### Required tasks
[1] In the film review, who wrote and directed Moonlighting?
[2] Using the film review, explain why Skolimowski conceived, shot and edited Moonlighting in the same time frame in which his main character was supposed to finish the house.
[3] From the film review, extract everything from "Moonlighting, not to" down to "on the crisis.".

### Page text

Moonlighting, not to be confused with the romantic comedy detective series from three years afterwards, was a wonder of putting your nose to the grindstone in itself, for its writer and director Jerzy Skolimowski conceived of the project and got it shot and edited in the same time frame as his main character was supposed to get that house finished. He did this for two reasons: one, because the production used his own house as its main set (and the three actual Polish builders were... actual Polish builders working on it), and two, because he was getting news from back home where the political situation was growing ever more perilous and he wanted to capitalise on the crisis.

Perhaps "capitalise" is the wrong word, but he did want to make his own statement on the rise of Lech Walesa's Solidarity union and the efforts of the Communist authorities to clamp down on them. to do so, he made the house a microcosm of the politics in Poland, as Nowak’s worker status is corrupted and he turns into the oppressor as he tries his best to ensure the status quo is maintained even though the society is crumbling around his ears. The film portrayed this in an intriguing fashion: the London world outside the house is a curious, alien landscape, that quality emphasised by Hans Zimmer's electronic effects on the soundtrack, leading Nowak to preserve his origin inside.

### Supplied data

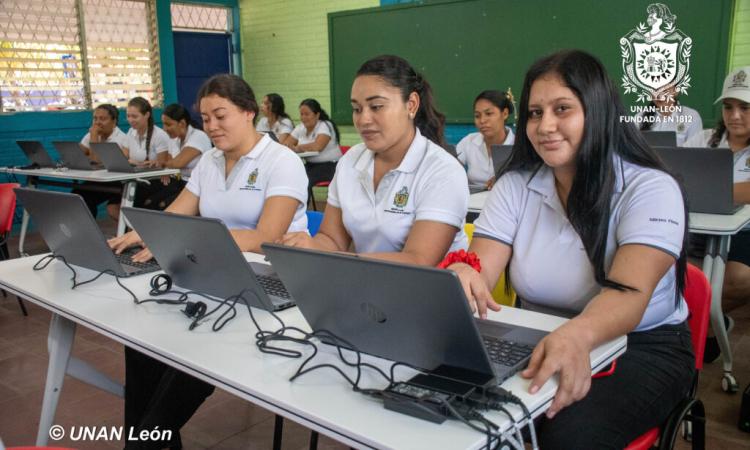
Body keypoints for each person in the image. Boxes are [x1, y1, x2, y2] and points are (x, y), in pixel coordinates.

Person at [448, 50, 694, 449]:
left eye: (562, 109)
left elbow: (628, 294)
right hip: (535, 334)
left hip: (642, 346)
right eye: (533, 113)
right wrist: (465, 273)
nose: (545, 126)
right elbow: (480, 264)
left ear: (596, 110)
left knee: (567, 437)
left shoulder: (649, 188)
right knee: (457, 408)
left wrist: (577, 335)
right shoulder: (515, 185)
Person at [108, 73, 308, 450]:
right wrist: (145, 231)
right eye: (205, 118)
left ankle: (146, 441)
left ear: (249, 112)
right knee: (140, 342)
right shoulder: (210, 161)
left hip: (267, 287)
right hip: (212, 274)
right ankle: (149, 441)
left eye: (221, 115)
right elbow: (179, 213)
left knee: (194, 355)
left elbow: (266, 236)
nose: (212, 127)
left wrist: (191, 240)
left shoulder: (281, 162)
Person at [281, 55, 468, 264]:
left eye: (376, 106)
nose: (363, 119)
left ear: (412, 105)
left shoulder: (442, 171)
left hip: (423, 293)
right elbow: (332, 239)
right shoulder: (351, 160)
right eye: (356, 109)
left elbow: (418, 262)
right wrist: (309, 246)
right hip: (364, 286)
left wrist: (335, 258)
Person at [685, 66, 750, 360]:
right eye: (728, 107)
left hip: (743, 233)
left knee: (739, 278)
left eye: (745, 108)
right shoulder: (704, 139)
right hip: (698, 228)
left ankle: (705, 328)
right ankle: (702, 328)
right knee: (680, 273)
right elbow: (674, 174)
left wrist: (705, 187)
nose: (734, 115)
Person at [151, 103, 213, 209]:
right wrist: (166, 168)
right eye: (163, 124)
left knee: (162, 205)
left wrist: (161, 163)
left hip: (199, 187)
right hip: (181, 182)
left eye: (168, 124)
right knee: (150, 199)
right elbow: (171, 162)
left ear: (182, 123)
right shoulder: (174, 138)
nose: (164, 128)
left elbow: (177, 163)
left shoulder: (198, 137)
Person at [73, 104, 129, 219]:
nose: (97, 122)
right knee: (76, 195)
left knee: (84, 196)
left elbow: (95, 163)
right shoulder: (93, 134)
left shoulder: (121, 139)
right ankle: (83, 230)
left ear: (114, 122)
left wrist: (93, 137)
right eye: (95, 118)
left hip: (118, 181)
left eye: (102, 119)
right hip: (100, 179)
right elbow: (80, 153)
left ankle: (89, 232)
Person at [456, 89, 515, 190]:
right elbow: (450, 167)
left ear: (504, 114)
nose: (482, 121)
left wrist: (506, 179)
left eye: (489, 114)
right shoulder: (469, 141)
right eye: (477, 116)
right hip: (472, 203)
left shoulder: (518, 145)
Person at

--

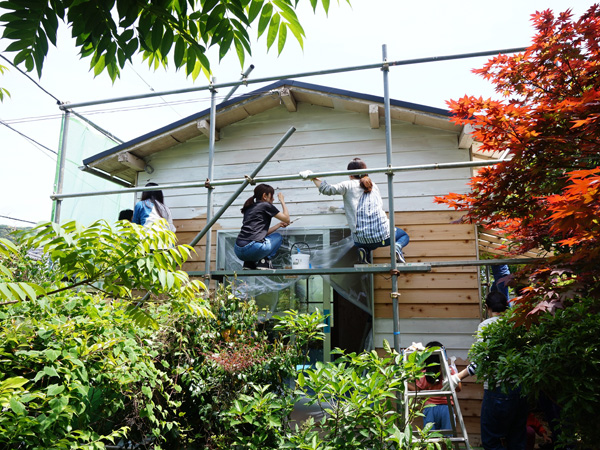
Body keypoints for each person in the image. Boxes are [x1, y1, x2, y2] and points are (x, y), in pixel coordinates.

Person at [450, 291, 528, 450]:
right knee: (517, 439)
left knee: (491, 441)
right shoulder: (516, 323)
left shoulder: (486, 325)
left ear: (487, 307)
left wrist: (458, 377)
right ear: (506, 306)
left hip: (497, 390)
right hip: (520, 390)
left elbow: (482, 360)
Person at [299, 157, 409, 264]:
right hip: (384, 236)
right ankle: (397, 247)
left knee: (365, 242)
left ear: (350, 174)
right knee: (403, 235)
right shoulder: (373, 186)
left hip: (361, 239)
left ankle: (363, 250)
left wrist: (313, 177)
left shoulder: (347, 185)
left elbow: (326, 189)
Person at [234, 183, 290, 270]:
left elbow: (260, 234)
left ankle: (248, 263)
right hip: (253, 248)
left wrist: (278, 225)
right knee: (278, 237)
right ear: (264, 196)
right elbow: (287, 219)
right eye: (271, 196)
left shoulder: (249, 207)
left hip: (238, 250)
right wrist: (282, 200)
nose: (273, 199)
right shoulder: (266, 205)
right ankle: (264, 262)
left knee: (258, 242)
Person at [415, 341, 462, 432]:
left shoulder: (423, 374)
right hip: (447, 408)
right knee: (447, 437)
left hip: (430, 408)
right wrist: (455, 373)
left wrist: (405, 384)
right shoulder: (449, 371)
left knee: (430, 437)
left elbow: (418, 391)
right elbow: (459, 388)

---

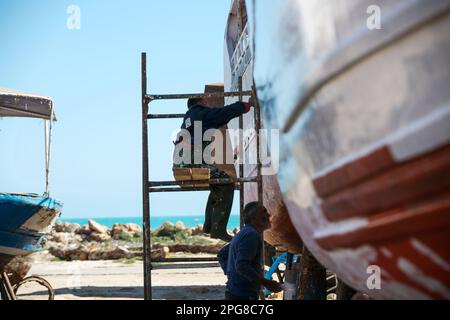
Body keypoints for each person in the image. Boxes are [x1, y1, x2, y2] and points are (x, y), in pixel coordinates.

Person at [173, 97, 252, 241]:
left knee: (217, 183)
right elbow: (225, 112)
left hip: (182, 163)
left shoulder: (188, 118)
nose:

### Exercise answers
[1] Jerzy Skolimowski wrote and directed Moonlighting.

[2] The production used his own house as its main set, and the three Polish builders in it were actually working on that house. He was also getting news of a worsening political situation in Poland and wanted to make his own statement on the rise of Solidarity and the Communist authorities' efforts to clamp down on it.

[3]
Moonlighting, not to be confused with the romantic comedy detective series from three years afterwards, was a wonder of putting your nose to the grindstone in itself, for its writer and director Jerzy Skolimowski conceived of the project and got it shot and edited in the same time frame as his main character was supposed to get that house finished. He did this for two reasons: one, because the production used his own house as its main set (and the three actual Polish builders were... actual Polish builders working on it), and two, because he was getting news from back home where the political situation was growing ever more perilous and he wanted to capitalise on the crisis.